[S] Mum, mum, something really bad’s happened.
[O] What is it, Simon? What’s happened?
[S] Me and Billy, we was …
[O] WERE, Simon. Billy and I WERE.
[S] Billy and I were in the park, right? And we was …
[O] Now Simon, we’re really not getting very far with this, are we?
[S] But mum, Billy and me, we was up the park and that, and there was this dog and …
[O] Simon, you’re speaking horribly. Not only that, but I have to suffer your inability to précis this blessed narrative. Paraphrase it young man, for goodness sake.

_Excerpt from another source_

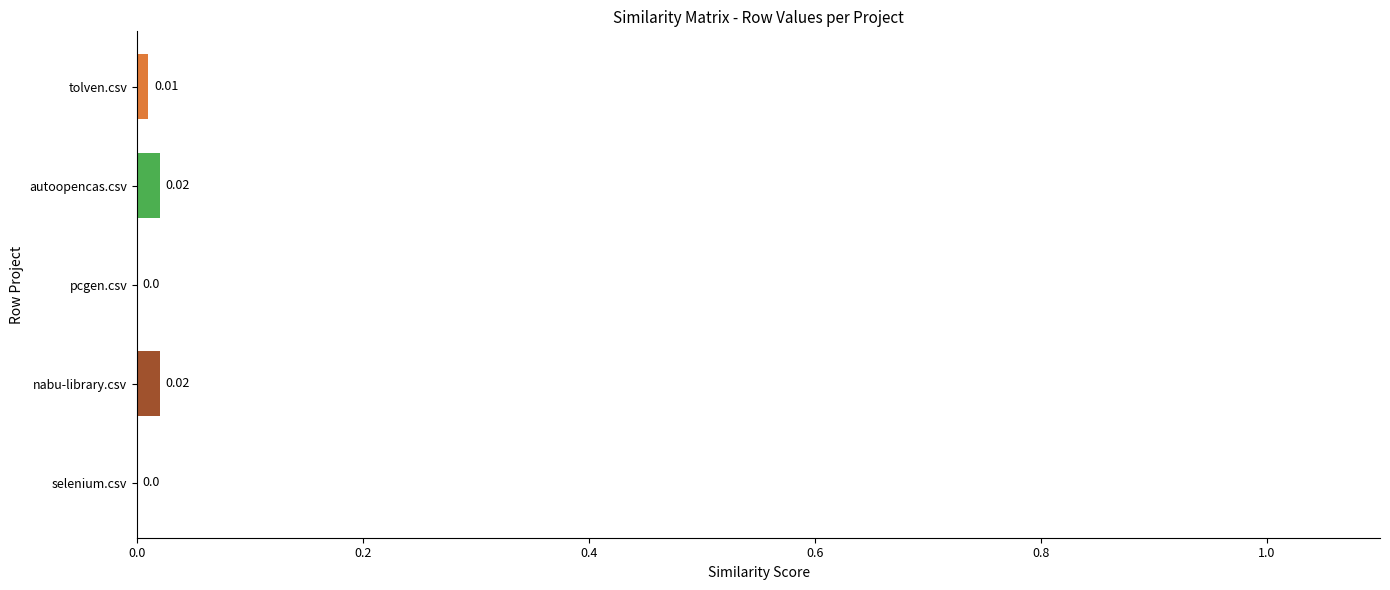

What is the label of the 3rd bar from the left?

pcgen.csv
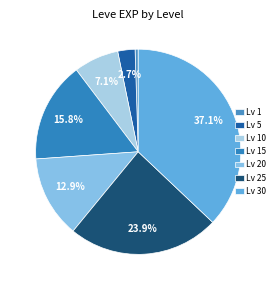

How many slices are in this pie chart?

7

[S] Me and Billy was in the park and this dog came along and that …
[O] You mean, A dog came along. Billy and I were in the park and a dog came along, AND …
[S] Bited Billy in the leg and that.
[O] BIT Billy in the leg, AND SO ON.
[S] Yeah, and he’s bleeding real bad.
[O] YES Simon, not YEAH. We’re not in US of A, after all. And REAL BAD? Two adjectives instead of two adverbs? REALLY BADLY Simon, and you could put it far more succinctly by just saying BADLY. Trim the fat from your sentences, silly boy.
[S] Billy’s bleeding badly, mum.
[O] Now, that’s much better. Probably better to have said BILLY IS, though.